Trascrivi dal brano sull'Europa federale la parte compresa tra "So bene che" e "tutti gli altri.", estremi inclusi.

BRANO:

══════

Dobbiamo, a questo punto, fare uno sforzo in più, non solo per risollevare l’economia. Dobbiamo rifondare la nostra patria, che non è l’Italia, o la Germania, o la Francia, ma l’Europa.
Solo diventando una Federazione l’Europa potrà sopravvivere non soltanto alla pandemia, ma anche ai programmi politici del capitalismo finanziario, che hanno contribuito ad aggravarla e a diffonderla. Invece l’Ue così com’è oggi è sorta proprio sulla base dei programmi del capitalismo finanziario.
È un’utopia desiderare che l’Europa diventi una Federazione? Se ci guardiamo attorno, siamo costretti a rispondere di sì. L’ammetto anch’io. Ma le utopie hanno sempre avuto una funzione politica e formativa essenziale, quando sono riuscite ad interpretare la realtà. Anche il nazionalismo e il comunismo sono stati delle utopie, prima di realizzarsi. E queste due utopie, quando si sono realizzate, hanno provocato due guerre mondiali e la guerra fredda. Perché l’utopia federalista non dovrebbe invece – come sta già facendo – produrre una pace duratura? Tanto più che, se non faremo diventare popolare questa utopia, l’Europa si farà divorare dalle grandi potenze globali, come ha iniziato a fare la Gran Bretagna, da quando è uscita dall’Ue.
Un’utopia diventa popolare solo sulla base d’un grande progetto educativo, o forse dovrei dire formativo. Noi dobbiamo fare in modo che inizi a crearsi una classe dirigente insieme capace ed entusiasta, un po’ come accadde in Germania e in Italia a metà dell’Ottocento. Questo progetto, se è riuscito allora ai tedeschi e agli italiani, perché non dovrebbe riuscire oggi agli europei?
Noi che ci occupiamo della formazione – insegnanti, intellettuali, psicanalisti, preti, genitori – non dovremmo mai dimenticarcene. Quel che accadrà in Europa nei prossimi cinquant’anni dipende prima di tutto da noi. E non dalla classe politica spesso incompetente che ci governa. Non dimentichiamo, in effetti, che quei politici sono stati eletti da noi.
Solo chi sa che cosa è accaduto nell’ultimo mezzo secolo può capire che significa essere usciti dalla crisi del dopoguerra, avere rifondato l’economia e la cultura europee e averle sapute difendere nei decenni della guerra fredda.
So bene che a questo punto potrei essere accusato di voler creare un’élite. Perché no? Una classe dirigente è sempre stata e sempre sarà una minoranza. E constatarlo non significa affatto derogare ai criteri della democrazia. Tutti i grandi progressi, nella storia, si sono realizzati solo quando i popoli sono stati guidati da una minoranza illuminata, che è riuscita a fare in modo che i propri difficili ideali divenissero comuni anche a tutti gli altri.

══════

[Voci di dati salvate]
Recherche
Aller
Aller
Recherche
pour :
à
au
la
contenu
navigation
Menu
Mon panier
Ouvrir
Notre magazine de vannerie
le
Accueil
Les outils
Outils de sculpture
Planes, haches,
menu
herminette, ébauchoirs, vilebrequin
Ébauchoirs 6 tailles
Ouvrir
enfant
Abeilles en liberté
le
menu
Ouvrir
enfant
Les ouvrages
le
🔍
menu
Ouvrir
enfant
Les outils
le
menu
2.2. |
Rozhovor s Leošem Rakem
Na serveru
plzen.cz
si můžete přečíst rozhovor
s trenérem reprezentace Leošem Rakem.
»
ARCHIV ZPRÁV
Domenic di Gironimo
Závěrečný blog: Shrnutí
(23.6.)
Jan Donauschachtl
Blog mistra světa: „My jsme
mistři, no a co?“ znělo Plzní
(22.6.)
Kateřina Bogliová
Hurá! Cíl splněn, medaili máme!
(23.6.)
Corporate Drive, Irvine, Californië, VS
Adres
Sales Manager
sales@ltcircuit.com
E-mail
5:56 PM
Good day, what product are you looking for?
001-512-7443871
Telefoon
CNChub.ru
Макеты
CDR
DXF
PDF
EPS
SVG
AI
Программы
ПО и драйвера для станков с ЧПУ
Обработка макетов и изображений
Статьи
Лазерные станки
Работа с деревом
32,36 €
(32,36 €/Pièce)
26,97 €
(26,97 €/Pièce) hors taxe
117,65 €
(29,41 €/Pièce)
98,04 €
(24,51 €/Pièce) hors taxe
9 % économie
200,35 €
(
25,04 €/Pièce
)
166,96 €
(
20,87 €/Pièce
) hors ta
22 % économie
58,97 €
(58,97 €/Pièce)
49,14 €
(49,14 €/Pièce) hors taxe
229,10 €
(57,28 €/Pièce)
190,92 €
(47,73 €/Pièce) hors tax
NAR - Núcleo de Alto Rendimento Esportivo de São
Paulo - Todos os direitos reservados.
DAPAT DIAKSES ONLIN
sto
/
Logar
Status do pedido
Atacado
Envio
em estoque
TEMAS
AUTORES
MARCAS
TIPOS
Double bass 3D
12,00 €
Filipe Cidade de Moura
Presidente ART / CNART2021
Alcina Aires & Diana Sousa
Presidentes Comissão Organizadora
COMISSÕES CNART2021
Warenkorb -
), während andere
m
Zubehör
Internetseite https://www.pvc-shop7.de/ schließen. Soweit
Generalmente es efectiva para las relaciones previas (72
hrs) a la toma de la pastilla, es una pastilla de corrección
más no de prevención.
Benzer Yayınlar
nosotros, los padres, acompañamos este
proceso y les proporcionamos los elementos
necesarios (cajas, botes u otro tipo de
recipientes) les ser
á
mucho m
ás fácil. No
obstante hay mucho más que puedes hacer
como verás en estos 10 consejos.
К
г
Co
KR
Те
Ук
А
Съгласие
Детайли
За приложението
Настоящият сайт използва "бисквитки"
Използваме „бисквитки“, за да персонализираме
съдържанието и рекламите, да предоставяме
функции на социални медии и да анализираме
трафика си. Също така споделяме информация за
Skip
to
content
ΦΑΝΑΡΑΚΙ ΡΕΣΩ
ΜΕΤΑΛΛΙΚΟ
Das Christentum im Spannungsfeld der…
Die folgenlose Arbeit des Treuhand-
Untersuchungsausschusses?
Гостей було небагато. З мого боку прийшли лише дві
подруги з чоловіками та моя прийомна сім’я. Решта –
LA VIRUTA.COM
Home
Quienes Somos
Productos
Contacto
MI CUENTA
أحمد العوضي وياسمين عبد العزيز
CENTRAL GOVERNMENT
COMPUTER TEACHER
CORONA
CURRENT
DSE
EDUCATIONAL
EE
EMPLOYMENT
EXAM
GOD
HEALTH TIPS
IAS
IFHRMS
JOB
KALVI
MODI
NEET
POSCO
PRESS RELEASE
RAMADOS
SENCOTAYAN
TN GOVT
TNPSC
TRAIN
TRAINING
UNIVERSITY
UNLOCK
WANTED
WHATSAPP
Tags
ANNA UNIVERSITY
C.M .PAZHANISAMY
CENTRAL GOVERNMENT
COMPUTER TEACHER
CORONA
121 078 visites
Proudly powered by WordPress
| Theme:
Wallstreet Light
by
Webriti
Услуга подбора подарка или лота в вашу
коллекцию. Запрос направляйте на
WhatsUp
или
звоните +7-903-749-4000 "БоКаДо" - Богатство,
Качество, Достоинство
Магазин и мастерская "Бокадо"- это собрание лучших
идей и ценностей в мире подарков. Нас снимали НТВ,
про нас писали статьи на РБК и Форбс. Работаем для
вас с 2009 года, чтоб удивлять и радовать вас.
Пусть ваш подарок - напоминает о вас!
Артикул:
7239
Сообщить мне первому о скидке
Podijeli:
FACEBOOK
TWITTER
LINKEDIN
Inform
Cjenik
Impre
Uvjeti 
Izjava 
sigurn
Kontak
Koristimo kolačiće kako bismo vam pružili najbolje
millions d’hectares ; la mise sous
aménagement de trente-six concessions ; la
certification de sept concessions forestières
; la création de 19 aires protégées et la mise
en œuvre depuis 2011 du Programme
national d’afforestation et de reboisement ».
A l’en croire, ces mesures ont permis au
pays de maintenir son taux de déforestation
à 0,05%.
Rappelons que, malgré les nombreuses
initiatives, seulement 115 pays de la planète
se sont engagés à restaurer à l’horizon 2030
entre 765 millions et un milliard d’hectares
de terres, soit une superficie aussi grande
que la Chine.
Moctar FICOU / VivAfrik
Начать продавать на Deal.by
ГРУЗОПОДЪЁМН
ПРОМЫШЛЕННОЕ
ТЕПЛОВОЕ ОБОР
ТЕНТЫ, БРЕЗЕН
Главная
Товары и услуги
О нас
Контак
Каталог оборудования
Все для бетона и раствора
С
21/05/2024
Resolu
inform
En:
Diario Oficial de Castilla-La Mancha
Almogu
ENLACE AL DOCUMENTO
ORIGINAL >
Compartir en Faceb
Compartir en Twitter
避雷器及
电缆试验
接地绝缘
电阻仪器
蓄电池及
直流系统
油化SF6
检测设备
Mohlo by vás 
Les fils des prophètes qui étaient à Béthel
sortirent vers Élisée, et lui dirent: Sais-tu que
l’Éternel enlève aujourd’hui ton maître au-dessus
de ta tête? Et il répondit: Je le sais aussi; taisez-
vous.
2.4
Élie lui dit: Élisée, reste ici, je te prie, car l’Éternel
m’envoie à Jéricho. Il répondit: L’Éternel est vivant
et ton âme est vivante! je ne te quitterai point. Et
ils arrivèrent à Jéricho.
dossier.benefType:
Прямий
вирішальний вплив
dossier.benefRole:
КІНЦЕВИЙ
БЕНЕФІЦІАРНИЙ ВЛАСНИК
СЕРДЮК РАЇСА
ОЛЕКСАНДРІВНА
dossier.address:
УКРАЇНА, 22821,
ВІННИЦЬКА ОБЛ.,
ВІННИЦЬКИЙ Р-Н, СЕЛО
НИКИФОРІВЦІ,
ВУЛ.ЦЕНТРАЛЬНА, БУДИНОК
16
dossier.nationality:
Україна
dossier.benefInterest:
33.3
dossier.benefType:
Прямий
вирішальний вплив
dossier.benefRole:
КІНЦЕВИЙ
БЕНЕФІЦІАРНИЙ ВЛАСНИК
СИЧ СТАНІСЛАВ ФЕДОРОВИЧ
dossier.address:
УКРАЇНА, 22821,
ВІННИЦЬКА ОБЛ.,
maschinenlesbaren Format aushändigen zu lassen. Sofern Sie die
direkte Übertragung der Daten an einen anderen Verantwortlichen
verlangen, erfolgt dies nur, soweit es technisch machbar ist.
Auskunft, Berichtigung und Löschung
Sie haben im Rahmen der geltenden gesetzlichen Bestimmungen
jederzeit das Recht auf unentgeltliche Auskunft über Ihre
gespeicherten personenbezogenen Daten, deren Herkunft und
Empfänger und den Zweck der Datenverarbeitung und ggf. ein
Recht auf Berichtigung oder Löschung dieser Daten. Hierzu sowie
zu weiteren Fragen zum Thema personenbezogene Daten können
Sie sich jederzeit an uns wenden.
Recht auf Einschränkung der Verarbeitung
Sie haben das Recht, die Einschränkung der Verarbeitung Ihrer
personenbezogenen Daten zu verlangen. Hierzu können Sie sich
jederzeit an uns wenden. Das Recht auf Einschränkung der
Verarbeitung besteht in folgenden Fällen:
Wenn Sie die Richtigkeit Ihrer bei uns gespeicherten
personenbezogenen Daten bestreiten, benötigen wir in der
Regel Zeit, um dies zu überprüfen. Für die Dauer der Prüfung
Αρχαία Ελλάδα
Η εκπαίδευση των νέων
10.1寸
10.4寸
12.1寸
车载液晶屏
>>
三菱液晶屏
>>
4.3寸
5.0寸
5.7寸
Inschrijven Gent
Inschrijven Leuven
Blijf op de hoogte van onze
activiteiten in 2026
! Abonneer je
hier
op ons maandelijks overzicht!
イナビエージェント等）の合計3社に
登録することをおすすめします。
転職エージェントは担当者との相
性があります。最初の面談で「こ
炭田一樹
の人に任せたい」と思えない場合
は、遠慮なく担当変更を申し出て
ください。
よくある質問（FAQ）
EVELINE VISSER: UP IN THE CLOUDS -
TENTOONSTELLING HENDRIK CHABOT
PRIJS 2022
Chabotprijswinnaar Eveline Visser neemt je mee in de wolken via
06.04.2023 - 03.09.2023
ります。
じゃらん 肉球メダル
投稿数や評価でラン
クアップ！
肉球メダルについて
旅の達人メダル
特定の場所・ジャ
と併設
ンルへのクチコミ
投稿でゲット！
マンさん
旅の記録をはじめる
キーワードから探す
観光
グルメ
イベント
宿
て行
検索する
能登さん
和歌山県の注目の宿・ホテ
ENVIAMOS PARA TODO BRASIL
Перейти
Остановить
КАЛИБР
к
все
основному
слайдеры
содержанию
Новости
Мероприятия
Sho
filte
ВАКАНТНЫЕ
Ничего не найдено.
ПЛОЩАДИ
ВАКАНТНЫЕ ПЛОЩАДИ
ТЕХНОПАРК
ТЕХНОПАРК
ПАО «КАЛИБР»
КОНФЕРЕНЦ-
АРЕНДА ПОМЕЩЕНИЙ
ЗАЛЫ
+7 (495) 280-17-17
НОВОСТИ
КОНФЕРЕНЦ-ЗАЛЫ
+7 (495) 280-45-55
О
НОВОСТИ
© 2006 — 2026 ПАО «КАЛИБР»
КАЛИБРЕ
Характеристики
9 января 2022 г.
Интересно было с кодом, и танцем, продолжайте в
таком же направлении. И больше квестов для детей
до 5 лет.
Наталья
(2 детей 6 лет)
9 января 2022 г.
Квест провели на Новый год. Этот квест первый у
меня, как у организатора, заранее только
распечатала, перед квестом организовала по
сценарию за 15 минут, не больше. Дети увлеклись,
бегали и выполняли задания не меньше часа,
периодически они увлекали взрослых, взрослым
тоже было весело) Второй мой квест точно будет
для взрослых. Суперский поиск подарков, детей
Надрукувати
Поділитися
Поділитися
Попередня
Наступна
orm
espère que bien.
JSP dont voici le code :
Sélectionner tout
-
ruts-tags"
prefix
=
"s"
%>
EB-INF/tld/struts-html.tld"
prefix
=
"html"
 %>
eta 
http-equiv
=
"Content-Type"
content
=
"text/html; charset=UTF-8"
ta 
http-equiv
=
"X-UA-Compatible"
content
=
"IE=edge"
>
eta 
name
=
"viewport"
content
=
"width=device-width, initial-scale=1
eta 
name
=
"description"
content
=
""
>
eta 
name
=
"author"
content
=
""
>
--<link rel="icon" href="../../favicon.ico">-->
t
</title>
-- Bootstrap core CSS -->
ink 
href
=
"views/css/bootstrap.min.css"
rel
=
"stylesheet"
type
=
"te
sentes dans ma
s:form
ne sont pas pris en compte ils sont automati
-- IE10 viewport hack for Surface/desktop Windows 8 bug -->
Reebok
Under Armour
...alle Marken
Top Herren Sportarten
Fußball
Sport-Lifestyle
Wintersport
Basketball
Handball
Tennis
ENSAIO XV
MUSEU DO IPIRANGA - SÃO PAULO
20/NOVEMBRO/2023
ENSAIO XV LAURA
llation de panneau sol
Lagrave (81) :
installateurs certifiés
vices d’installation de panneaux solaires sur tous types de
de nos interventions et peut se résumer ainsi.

══════

ESERCIZIO SVOLTO:
So bene che a questo punto potrei essere accusato di voler creare un’élite. Perché no? Una classe dirigente è sempre stata e sempre sarà una minoranza. E constatarlo non significa affatto derogare ai criteri della democrazia. Tutti i grandi progressi, nella storia, si sono realizzati solo quando i popoli sono stati guidati da una minoranza illuminata, che è riuscita a fare in modo che i propri difficili ideali divenissero comuni anche a tutti gli altri.